A much younger me, pre-Richard and Molly, working as a plant biologist for the Shoshone National Forest in Wyoming.

Sitting on that hillside above the ranch house on Saturday, sketching the indian paintbrush, I realized that I have done that, not perhaps in the formal researcher way I imagined. I've gardened my way across the West as we followed Richard's career; I've drawn on plants as the pioneers in my volunteer projects restoring degraded streams and blighted land; I've planted and gathered seed and photographed and admired plants wherever my travels have taken me. 

And now, I could in fact, retrace my steps and re-focus my life and my work on honoring the leafy beings who first sparked my imagination and sense of wonder. So, for the rest of Sherrie's workshop, I drew plants. Not terribly well–my drawing skills, unpracticed for decades, are pretty rusty. 

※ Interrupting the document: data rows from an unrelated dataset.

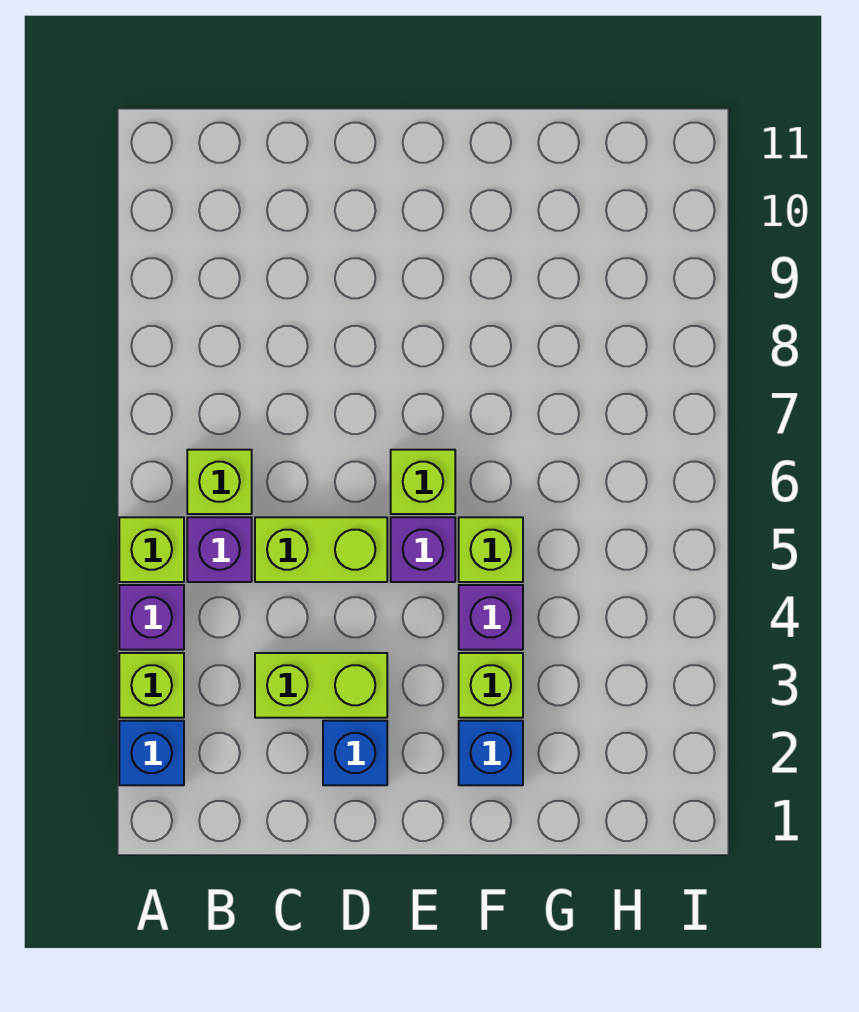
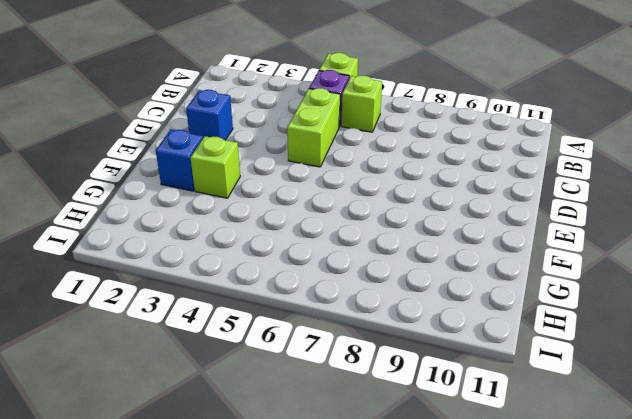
none -> blue brick A2 level 1
none -> lime brick A3 level 1
none -> purple brick A4 level 1

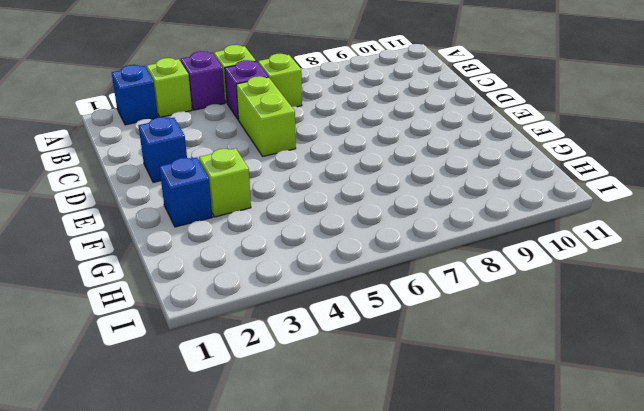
none -> lime brick C3:D3 level 1
none -> purple brick E5 level 1
none -> lime brick E6 level 1

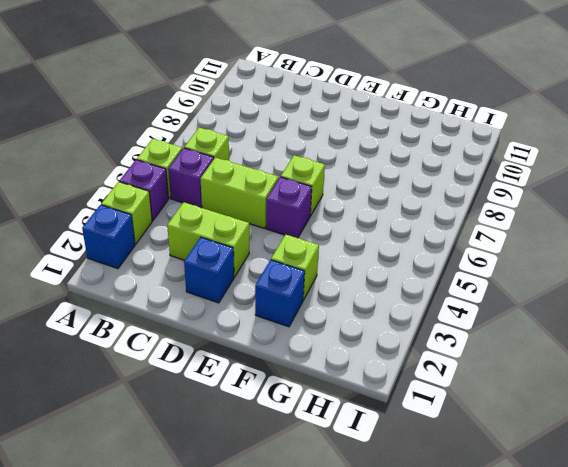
none -> purple brick F4 level 1
none -> lime brick F5 level 1

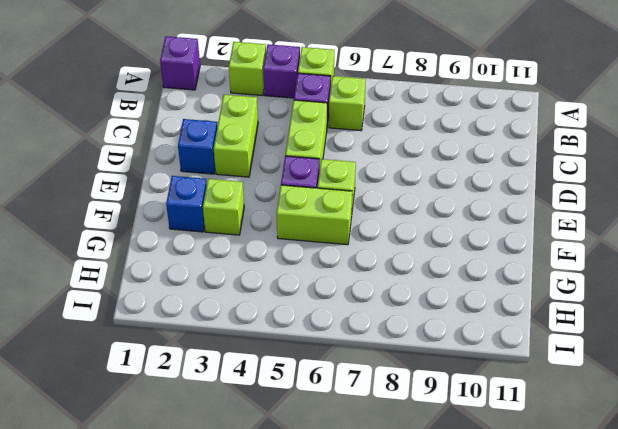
purple brick A1 level 1 -> purple brick F4 level 1
lime brick F5:F6 level 1 -> lime brick F5 level 1
none -> blue brick A2 level 1

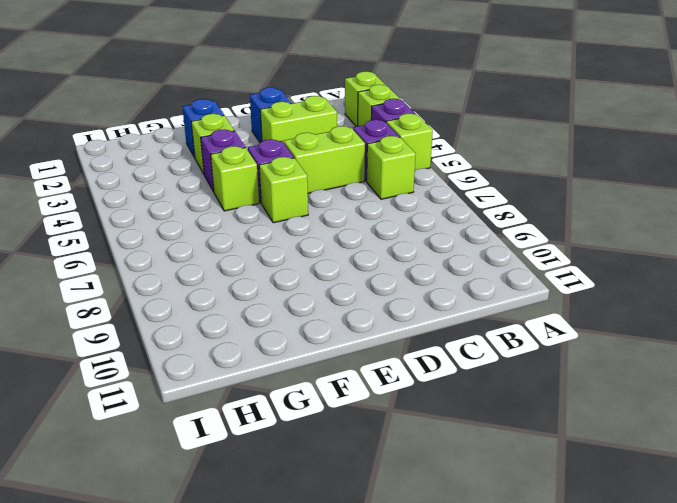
lime brick A2 level 1 -> blue brick A2 level 1

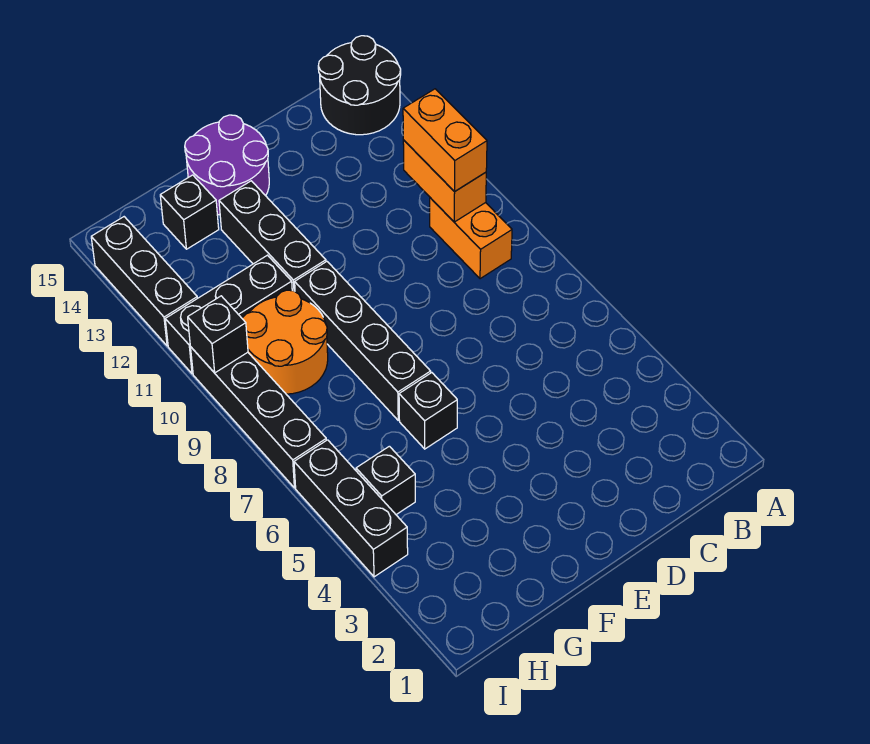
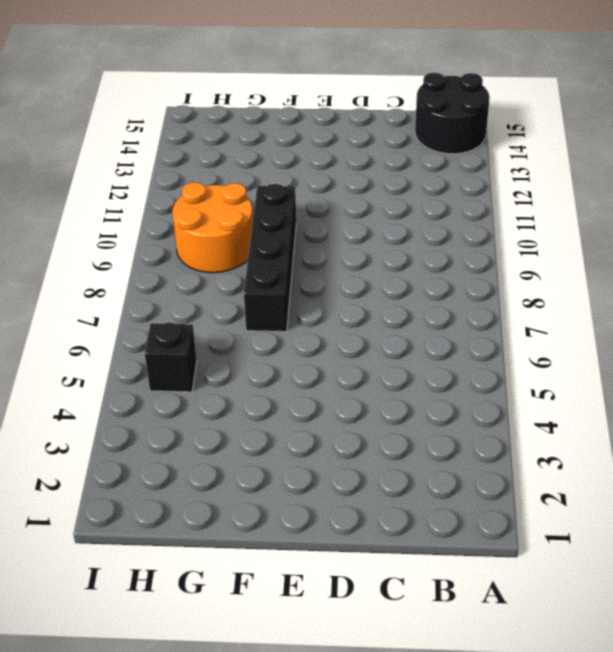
none -> orange brick B9:B10 level 1
none -> purple round brick E14:F15 level 1
none -> black brick F6 level 1

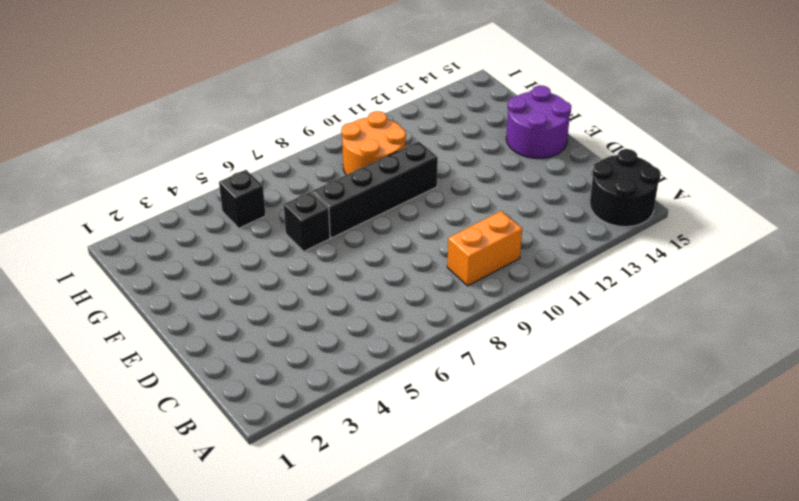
none -> black brick F11:F13 level 1
none -> black brick G11:I11 level 1
none -> black brick G14 level 1

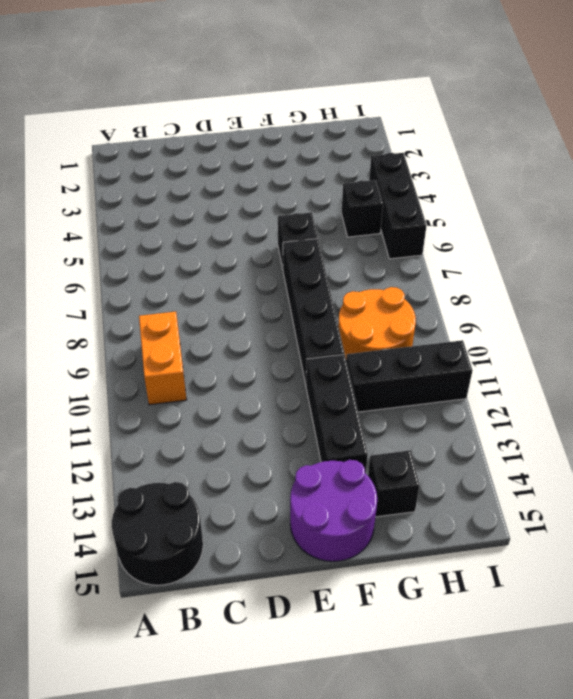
none -> black brick I7:I10 level 1
none -> black brick I12:I14 level 1
none -> orange brick B10:B11 level 2

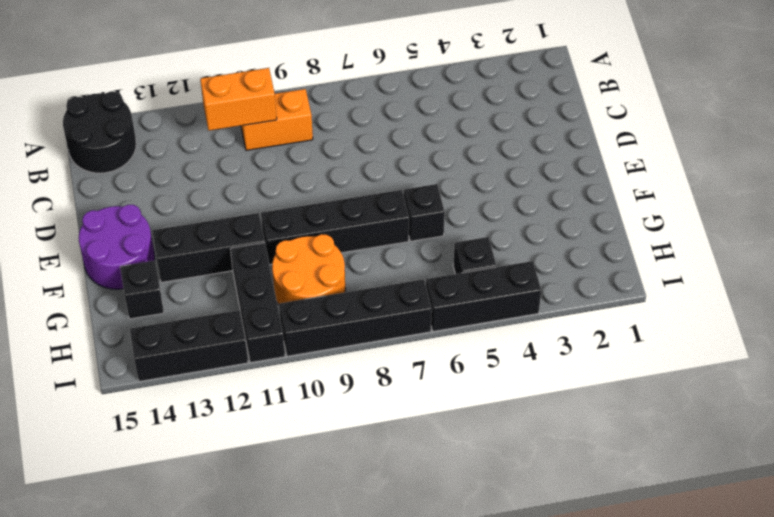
none -> black brick I10 level 2
none -> orange brick B10:B11 level 3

The most lively and engaging sketches on this page of my field journal from the workshop, starting with the wild iris seed capsules on the top left, are… plants, of course. 

In the doing, I remembered a key part of me I had not exactly forgotten, but set aside. I'm not just woman alone, the widow still figuring out what the rest of her life will be. I'm plant-woman, she who takes joy, inspiration (literally, breathing in the oxygen these photosythesizing beings off-gas), and purpose from working with plants. 

I had already decided my next book would be about plants. But I hadn't realized it would be about me, too. Plant-woman, finding her roots (pun intended).

Somewhere, Richard's spirit is chuckling and grinning: he's the one who carefully saved those old pen-and-ink plant drawings. Perhaps he was just waiting for me to remember.